12 — Observability & metrics
Expose Prometheus metrics: events_ingested_total, alerts_created_total, rule_eval_latency_seconds.
Log structured messages (JSON) for pipeline debugging.
Add health endpoints and readiness/liveness probes.
13 — Minimal viable implementation (MVP) — what to build first
Spring Boot app with JWT auth and a simple admin user.
POST /events to store events in Postgres.
One rule (failed logins threshold) implemented synchronously (no queue) using Redis counters.
GET /alerts to view alerts.
Basic unit/integration tests and Dockerfile.
14 — Progressive enhancements Outline
Week 1: Project scaffolding, auth, events table, ingest endpoint, simple UI.
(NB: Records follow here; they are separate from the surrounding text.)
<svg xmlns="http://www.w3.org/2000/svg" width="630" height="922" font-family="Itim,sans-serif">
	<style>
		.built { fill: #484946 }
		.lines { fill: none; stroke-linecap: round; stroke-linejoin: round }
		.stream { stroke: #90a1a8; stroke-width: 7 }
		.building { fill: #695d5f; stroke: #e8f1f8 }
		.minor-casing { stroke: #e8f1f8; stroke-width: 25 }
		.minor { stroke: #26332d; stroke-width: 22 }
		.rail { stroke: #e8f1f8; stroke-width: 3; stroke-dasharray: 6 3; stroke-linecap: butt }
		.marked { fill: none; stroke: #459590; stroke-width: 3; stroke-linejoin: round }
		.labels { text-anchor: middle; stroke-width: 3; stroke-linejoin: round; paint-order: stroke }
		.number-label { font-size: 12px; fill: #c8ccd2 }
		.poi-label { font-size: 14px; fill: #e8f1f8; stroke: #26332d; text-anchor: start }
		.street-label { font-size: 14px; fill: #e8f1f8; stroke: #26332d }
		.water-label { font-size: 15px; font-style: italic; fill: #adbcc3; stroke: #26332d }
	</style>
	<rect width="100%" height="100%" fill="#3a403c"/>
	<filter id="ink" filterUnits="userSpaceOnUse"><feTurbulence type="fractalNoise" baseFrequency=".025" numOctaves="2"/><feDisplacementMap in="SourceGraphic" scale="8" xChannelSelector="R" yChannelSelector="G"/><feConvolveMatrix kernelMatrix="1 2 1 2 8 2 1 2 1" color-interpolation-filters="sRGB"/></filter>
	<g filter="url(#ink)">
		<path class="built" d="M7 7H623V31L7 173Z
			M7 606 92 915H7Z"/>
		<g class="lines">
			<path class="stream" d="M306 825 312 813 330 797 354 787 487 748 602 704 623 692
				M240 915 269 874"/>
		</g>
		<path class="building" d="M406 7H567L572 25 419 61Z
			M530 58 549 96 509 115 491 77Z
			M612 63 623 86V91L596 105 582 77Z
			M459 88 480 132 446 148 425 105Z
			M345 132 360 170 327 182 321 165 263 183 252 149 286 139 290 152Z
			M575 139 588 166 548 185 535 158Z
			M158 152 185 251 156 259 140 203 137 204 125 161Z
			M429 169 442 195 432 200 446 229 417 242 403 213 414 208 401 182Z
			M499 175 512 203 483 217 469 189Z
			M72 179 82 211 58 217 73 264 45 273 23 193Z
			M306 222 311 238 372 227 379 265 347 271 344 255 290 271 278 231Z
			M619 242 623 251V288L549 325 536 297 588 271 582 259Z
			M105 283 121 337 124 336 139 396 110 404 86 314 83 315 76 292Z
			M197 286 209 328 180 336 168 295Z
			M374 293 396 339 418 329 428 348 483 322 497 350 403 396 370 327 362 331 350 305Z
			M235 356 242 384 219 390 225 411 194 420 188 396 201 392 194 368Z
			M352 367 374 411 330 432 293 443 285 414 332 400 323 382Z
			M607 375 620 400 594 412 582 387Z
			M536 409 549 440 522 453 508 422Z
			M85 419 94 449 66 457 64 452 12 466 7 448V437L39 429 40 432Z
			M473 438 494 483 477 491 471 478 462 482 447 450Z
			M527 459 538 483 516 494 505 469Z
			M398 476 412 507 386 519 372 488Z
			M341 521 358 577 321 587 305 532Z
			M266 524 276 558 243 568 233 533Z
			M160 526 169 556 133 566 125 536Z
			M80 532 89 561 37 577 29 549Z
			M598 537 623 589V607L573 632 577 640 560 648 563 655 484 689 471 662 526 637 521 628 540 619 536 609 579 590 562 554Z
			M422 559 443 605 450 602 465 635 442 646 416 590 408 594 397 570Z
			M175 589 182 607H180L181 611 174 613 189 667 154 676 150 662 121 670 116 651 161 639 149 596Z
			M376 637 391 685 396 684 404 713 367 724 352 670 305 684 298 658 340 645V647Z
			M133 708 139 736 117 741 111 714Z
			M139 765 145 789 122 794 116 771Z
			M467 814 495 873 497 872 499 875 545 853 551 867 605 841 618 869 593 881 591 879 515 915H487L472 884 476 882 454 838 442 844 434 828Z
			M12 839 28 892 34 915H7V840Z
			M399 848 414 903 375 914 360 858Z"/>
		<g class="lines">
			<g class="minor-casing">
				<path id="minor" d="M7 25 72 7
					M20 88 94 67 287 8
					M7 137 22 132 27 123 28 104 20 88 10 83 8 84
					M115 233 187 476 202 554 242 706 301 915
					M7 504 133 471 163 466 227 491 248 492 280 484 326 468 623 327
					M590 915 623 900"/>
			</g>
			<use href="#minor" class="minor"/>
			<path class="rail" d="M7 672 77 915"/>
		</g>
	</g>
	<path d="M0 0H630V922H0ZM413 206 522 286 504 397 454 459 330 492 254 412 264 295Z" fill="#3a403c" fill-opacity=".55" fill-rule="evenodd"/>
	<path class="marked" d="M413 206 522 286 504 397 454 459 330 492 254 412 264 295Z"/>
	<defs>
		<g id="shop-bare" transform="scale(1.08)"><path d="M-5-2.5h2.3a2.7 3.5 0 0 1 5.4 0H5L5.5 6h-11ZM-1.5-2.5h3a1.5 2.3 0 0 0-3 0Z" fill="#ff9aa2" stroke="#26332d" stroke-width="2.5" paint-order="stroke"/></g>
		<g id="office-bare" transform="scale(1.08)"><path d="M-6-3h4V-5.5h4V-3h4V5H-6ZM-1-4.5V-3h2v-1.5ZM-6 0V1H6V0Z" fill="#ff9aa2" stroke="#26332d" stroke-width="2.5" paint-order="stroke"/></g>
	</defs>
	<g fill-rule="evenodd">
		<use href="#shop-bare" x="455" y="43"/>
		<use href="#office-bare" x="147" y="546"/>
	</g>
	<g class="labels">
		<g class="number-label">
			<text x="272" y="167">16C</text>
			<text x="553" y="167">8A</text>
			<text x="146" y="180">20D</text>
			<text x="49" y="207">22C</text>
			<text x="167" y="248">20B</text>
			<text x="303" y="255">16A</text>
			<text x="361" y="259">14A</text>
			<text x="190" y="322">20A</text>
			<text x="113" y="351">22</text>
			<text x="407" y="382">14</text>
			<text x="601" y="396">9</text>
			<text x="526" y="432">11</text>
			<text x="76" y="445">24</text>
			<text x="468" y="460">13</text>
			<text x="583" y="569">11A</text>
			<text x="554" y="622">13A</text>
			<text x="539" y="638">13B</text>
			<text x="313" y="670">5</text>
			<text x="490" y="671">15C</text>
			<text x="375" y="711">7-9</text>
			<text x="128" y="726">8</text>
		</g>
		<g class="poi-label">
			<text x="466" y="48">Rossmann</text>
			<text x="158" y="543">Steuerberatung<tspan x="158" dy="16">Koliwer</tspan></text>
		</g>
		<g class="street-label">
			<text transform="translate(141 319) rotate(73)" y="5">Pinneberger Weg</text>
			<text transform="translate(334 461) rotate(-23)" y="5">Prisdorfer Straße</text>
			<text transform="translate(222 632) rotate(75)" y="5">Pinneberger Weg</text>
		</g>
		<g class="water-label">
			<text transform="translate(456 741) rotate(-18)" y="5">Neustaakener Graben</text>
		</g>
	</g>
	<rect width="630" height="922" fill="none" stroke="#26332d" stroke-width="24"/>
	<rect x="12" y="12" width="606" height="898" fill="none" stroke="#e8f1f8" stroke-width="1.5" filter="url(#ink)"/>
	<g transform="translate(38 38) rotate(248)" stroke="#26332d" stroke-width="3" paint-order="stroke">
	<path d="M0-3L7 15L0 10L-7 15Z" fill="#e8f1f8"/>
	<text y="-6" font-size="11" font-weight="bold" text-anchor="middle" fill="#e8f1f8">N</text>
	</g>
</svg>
Week 2: Implement threshold rule (Redis), create alerts storing, list alerts endpoint, unit tests.
Week 3: Add rule management APIs, deduplication, basic email alerts (SMTP).
Week 4: Add GeoIP anomaly detection, integrate free GeoIP DB, build report endpoints.
Week 5: Introduce queue (RabbitMQ) to async rule processing; add Redis metrics.
Week 6: Add audit logs, RBAC, more rule types; Dockerize; add CI pipeline.
Week 7–8: Add Elasticsearch , advanced behavioral detectors, deploy to cloud, prepare demo & README.